Destroying the Mandala
The fleeting nature of sand mandalas is key to their purpose and meaning in Tibetan Buddhism. Equally as important as making the mandala is the process of destroying it. This typically follows a highly ritualized course of action. The process of building a beautiful object and then destroying it is meant as a meditation on the impermanence of life.
Each area of sand is slowly removed and collected in jars, and then monks transport the sand back to a body of water and release it. This is a symbolic representation of the connection between nature and life.
How to Make a Sand Mandala
Making a sand mandala does not have to be on the same scale as those of Tibetan monks, but it can be an easy way to provide focus and meditation in a home environment.
The tools helpful for creating a mandala are:
- A tray or plate
- Colored sand
- The mandala form (there are many templates available online)
- A straw
- A small brush
Following the same process as the monks, after deciding on the form, place an outline using chalk. Adapt the straw to make a small funnel towards the end, and allow the sand to slowly move through into the areas laid out. Use the brush to help keep areas clear of sand and make lines straight.

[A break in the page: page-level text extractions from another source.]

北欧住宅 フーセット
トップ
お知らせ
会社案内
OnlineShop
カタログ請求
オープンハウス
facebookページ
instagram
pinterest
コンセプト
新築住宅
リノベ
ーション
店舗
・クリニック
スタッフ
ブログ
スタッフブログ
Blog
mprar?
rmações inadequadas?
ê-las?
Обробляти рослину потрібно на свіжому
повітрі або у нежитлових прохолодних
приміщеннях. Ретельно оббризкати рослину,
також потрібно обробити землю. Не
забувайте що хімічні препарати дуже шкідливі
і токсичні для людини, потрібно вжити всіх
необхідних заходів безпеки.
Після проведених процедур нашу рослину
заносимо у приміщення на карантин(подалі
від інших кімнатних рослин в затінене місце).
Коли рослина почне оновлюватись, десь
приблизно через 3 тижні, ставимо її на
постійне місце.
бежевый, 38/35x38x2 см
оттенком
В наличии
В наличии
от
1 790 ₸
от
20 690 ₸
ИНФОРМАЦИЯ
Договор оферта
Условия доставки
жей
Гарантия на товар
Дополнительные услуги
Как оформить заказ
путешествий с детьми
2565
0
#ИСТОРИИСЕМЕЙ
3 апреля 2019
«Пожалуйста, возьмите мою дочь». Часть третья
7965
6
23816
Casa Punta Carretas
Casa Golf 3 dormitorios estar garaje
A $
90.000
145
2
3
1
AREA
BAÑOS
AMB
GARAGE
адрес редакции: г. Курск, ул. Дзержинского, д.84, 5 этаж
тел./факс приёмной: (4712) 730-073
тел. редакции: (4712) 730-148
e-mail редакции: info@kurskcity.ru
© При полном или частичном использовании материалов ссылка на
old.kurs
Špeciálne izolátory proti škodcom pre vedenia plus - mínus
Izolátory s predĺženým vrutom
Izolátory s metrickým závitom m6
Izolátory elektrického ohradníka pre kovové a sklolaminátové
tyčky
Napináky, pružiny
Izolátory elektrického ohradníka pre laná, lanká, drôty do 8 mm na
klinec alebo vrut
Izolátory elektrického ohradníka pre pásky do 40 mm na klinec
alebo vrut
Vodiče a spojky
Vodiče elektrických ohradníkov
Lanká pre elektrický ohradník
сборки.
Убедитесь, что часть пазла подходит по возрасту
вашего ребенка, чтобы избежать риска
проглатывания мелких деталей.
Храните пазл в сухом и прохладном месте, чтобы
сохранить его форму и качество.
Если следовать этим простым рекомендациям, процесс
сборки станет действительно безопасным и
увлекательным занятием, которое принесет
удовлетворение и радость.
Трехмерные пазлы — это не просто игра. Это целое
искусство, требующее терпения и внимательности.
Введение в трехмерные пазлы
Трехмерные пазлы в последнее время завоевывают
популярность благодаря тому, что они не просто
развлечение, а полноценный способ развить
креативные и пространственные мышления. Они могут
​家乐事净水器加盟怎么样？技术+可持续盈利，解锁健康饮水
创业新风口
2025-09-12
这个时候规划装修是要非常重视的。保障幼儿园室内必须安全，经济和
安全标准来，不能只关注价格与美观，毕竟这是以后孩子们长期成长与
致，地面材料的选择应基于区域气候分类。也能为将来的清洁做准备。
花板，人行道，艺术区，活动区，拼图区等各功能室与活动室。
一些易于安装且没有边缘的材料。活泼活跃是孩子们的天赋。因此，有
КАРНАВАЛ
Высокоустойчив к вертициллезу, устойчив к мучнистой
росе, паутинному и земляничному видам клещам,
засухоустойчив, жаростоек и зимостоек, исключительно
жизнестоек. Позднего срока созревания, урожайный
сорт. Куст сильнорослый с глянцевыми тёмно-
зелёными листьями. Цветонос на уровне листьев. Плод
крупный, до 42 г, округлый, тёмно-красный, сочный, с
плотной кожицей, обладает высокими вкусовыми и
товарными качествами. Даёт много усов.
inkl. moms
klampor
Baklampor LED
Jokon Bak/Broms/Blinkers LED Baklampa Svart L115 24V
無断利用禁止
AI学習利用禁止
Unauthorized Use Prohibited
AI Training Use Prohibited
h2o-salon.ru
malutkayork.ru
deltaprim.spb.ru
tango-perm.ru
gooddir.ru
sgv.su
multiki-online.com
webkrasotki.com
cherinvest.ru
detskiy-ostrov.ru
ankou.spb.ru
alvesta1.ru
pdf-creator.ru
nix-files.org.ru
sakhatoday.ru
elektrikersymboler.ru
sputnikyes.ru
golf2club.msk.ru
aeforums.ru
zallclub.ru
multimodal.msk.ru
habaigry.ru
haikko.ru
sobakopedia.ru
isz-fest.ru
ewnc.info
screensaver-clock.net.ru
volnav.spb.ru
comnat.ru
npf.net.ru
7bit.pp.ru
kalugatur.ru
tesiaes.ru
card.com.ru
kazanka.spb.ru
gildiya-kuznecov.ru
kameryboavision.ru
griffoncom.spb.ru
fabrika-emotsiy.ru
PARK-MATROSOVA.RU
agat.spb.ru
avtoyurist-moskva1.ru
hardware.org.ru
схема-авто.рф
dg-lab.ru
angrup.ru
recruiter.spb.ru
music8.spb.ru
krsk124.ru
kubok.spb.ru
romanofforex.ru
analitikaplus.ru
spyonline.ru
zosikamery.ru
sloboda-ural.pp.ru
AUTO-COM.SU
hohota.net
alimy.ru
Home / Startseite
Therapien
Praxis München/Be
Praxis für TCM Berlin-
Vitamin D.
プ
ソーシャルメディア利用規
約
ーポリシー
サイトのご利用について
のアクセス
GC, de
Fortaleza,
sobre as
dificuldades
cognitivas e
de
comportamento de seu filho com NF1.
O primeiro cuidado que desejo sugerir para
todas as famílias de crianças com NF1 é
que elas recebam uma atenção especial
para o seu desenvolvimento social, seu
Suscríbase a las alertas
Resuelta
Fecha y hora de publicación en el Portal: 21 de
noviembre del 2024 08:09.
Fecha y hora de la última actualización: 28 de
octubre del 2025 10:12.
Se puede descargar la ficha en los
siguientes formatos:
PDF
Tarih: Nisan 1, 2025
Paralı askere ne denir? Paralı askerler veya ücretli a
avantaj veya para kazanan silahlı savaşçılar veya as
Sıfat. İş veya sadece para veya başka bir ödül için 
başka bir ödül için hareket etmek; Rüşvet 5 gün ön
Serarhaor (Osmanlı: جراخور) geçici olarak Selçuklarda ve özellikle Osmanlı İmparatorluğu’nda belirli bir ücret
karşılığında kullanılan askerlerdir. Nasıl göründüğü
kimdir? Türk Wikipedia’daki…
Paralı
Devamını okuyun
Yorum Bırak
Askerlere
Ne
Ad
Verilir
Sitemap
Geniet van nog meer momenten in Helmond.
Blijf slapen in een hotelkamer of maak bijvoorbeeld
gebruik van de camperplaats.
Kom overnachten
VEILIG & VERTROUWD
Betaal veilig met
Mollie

The key to remember when making a sand mandala is that the process of creating and building the piece is the true meaning behind them. While many take beautiful forms when completed, the image is not the final goal.
After the image or design has been created, contemplate the time and effort that went into it. Reflect on the concentration needed and breathe out, dispersing the sand and releasing concerns, connecting with the larger universe.